# Cheapest place to buy SAP grill?



## Ozzhead (Jul 18, 2006)

As you know i recently bought a 06 black on black goat. Now im looking to get the SAP grill cause i love how it looks with the black. Wheres the cheapest place to buy? im sure its not cheap from GM. i was thinking fredbeans.com? anyone know anyone else cheaper? Also how long does it take to install?


----------



## ridgegoat (Jun 11, 2006)

Fred Beans seems to be a good place.

Good thread on the install:

http://www.ls1gto.com/forums/showthread.php?t=11850&highlight=grill+install


----------



## b_a_betterperson (Feb 16, 2005)

Fred Beans is good. Dublin GMC Buick Pontiac is something like a buck more. Depending on where you live, you could save a couple of bucks on shipping.

I put in a set of painted SAPs not too long ago. Here are a few things to keep in mind:

1. You really need to be careful removing the front bumper from the hooks underneath the headlights. Otherwise, you're going to break the hook bracket -- which will screw your bumper up if you can't repair it. No joke.

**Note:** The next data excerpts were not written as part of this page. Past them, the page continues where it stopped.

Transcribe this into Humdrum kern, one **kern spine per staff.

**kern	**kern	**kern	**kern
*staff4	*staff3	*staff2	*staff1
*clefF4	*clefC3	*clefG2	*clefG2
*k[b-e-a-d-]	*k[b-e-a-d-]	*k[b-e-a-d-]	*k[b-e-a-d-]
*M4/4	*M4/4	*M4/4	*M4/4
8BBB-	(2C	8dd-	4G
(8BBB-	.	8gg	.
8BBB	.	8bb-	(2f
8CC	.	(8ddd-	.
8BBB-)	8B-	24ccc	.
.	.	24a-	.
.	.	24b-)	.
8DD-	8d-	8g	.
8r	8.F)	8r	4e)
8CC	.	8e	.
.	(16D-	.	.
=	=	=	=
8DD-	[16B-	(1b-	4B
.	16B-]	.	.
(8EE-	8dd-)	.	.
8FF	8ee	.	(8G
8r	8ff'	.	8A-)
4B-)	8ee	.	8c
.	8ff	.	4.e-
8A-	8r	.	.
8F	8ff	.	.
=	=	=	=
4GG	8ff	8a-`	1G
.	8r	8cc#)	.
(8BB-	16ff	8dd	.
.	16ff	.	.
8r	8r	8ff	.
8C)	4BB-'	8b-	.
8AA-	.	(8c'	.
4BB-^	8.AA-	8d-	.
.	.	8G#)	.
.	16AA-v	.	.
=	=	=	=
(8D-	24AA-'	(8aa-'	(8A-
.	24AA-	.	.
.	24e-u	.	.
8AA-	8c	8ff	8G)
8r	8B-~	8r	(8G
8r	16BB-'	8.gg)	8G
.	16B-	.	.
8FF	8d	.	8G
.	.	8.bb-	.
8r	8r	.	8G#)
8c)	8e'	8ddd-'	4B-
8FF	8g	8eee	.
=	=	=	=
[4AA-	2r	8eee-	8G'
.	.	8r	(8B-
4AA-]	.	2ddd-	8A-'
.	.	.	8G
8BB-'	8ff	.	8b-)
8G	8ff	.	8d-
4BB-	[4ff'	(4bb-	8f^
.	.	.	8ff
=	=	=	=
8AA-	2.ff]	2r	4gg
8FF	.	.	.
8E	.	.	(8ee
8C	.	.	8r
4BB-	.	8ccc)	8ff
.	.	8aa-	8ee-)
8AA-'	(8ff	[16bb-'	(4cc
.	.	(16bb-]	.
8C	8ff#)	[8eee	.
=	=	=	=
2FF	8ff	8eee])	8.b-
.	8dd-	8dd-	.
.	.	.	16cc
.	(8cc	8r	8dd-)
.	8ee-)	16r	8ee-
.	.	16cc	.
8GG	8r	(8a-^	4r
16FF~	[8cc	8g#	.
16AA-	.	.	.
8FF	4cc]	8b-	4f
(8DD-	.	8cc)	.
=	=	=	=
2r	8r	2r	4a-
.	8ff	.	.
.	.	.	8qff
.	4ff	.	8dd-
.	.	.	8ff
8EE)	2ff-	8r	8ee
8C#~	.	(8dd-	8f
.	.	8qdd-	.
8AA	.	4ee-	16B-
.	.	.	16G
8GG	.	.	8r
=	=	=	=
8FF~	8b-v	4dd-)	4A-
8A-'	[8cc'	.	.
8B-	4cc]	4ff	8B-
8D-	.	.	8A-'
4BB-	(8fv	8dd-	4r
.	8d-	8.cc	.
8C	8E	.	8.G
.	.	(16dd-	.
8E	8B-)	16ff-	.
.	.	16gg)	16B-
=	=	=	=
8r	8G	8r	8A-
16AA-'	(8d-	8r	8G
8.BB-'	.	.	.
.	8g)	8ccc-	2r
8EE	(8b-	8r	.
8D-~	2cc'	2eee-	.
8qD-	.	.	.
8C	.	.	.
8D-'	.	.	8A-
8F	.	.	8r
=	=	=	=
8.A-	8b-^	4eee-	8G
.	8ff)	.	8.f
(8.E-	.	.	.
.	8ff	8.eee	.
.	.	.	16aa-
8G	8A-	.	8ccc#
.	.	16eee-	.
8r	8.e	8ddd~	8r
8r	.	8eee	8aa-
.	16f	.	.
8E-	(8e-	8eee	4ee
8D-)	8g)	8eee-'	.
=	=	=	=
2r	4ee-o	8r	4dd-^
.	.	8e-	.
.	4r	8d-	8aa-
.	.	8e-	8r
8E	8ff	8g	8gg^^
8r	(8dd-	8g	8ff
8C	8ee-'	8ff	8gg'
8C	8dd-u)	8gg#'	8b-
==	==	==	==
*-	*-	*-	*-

2. If you're getting the bezels painted, you're better off removing the grille from it instead of masking. Just sand the adhesive off the tabs and you're all set.

3. The razor blade like things that hold the SAP assembly to the front bumper really, really stink. The best way to put them on is to position them loosely in place with your fingers -- just push them down with a set of needle nose pliers.

Good luck. Overall, it's pretty straightforward. $200 for the grilles. $75 for paint. Around 45 minutes for the install.


----------



## Ozzhead (Jul 18, 2006)

auctally dublin is like 10mins away from where i live. Might have to go there to pick one up on friday.


----------